A bug? "\003" is chr(3) in octal form. However:
$ perl -Ilib -MDevel::Peek -le '$a="12345"; $a=~s/...//; Dump($a)'
SV = PVIV(0x869b0bc) at 0x86a5060
REFCNT = 1
FLAGS = (POK,OOK,pPOK)
IV = 3 (OFFSET)
PV = 0x869fac3 ( "123" . ) "45"\0
CUR = 2
LEN = 5
I can't duplicate that; what version of perl are you using?
Note that the part of the string buffer in () is reserved but not currently in use.
I am getting same result as sid_com using perl 5.12.2 on Windows. However the string length is taken from CUR field of structure anyway. I don't see why this should be a bug, there can be any bytes in rest of string buffer.

Are Perl strings immutable?

What's happening behind the scenes when I do a concatenation on a string?
my $short = 'short';
$short .= 'cake';
Is Perl effectively creating a new string, then assigning it the correct variable reference, or are Perl strings always mutable by nature?
The motivation for this question came from a discussion I had with a colleague, who said that scripting languages can utilize immutable strings.
Perl strings are mutable. Perl automatically creates new buffers, if required.
use Devel::Peek;
my $short = 'short';
Dump($short);
Dump($short .= 'cake');
Dump($short = "");
SV = PV(0x28403038) at 0x284766f4
REFCNT = 1
FLAGS = (PADMY,POK,pPOK)
PV = 0x28459078 "short"\0
CUR = 5
LEN = 8
SV = PV(0x28403038) at 0x284766f4
REFCNT = 1
FLAGS = (PADMY,POK,pPOK)
PV = 0x28458120 "shortcake"\0
CUR = 9
LEN = 12
SV = PV(0x28403038) at 0x284766f4
REFCNT = 1
FLAGS = (PADMY,POK,pPOK)
PV = 0x28458120 ""\0
CUR = 0
LEN = 12
Note that no new buffer is allocated in the third case.

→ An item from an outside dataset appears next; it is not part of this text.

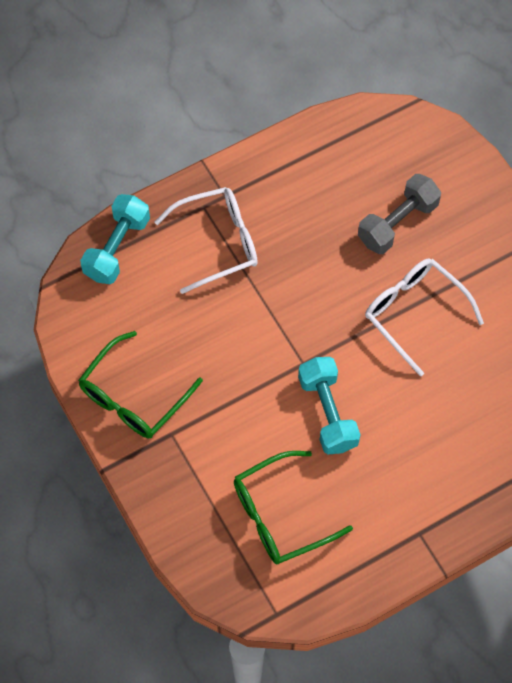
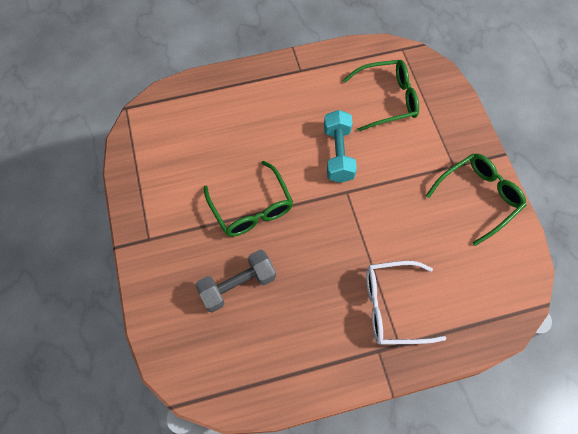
camera: 165 degrees left, 0 degrees up
turquoise dumbbell [80,194,150,284] -> none
white glasses [365,258,484,376] -> green glasses [204,160,293,237]

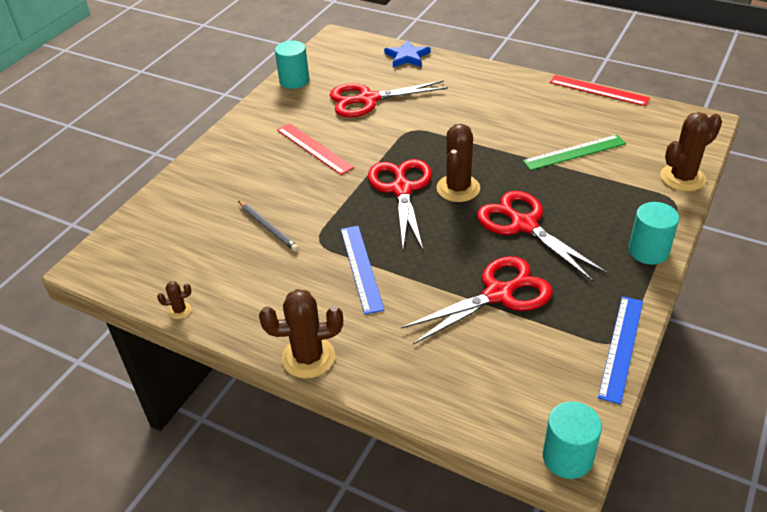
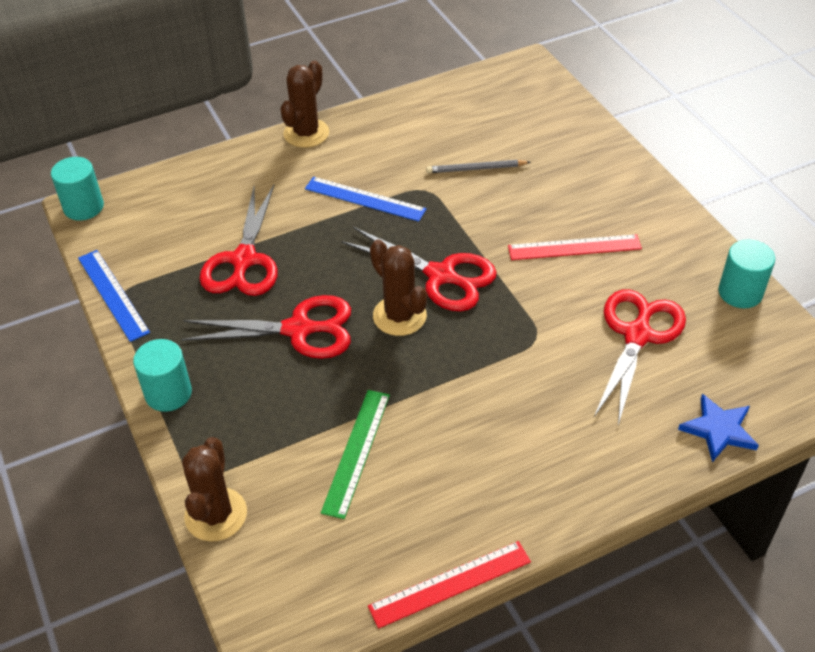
camera: 125 degrees right, 5 degrees up
brown cactus [157,281,191,319] -> none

Perl strings are definitely mutable. Each will store an allocated buffer size in addition to the used length and beginning offset, and the buffer will be expanded as needed. (The beginning offset is useful to allow consumptive operations like s/^abc// to not have to move the actual data.)
$short = 'short';
print \$short;
$short .= 'cake';
print \$short;
After executing this code I get "SCALAR(0x955f468)SCALAR(0x955f468)". My answer would be 'mutable'.